Regulations have always shaped the way companies do business. This usually changes how companies operate, and capturing parts of this change process presents opportunities for others. Munich-based Tanso is a climate intelligence suite that offers a solution for carbon accounting.

I really enjoyed the conversation with Founder and CEO Till Wiechmann and what he taught me about their go-to-market:

“Your first competition in a pitch is not another software, but your customers building a solution internally. So by default, you are competing for P&L impact by being cheaper or more efficient than them solving a problem with their tools and manpower”

“While the P&L impact of carbon accounting might not seem obvious initially, it’s not only about having cost-efficient processes but also about preserving and winning topline. Our customers are aware that not being able to report on certain metrics might cost them their position of being the supplier of a huge OEM, which accounts for 30% of their revenue.”

“A painkiller can only exist if a pain is felt. In sustainability accounting, 3 years ago, it was not easy to sell a pain point that your customers anticipated but haven’t experienced yet. This changed a lot now.”

“As the pressure on carbon reporting became tighter, P&L impact increased, and the importance of the topic changed for our customers. With that, our buying center became more senior and now usually involves C-Level. P&L critical decisions are made by the CEO or CFO.”


How can you determine if you are truly solving a pain point for your clients?
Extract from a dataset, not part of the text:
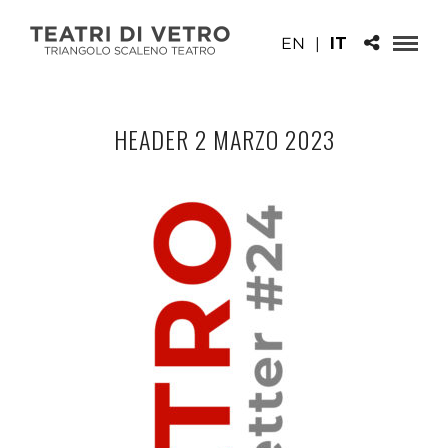
EN
|
IT
HEADER 2 MARZO 2023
Below is one method to help you figure it out.

The 5-Question Painkiller Checklist:

  1. Do you know exactly how you can impact your clients’ P&L and by how much?
  2. Do your clients already recognize the potential P&L impact, or do you need to educate them?
  3. Can your clients quantify the impact themselves, and how granular can they get?
  4. Does your solution provide a one-time P&L impact, or does it consistently deliver P&L benefits over the next 5–10 years?
  5. What is the balance between the ease of implementation and your P&L impact? (see graphic below)

How to interpret the above

Top Right: If your solution is easy to implement and has a high P&L impact, you can be a true painkiller in the top-right quadrant. For example, Mollie operates in this space.

Bottom Right: Low P&L impact is acceptable if your solution is easy to implement. Ideally, it should be self-service, product-led, and have a large customer base, as you won’t be able to charge much per client.

Top Left: This can be a very lucrative field to be in. For instance, Upvest operates here. They sell to large institutions in a highly regulated environment, therefore the implementation effort is quite high but they offer significant upside potential.

Bottom Left: This is the space you want to avoid at all costs — having low monetary benefits for your clients while being difficult to implement or having a lengthy sales process. This is the death valley of B2B SaaS.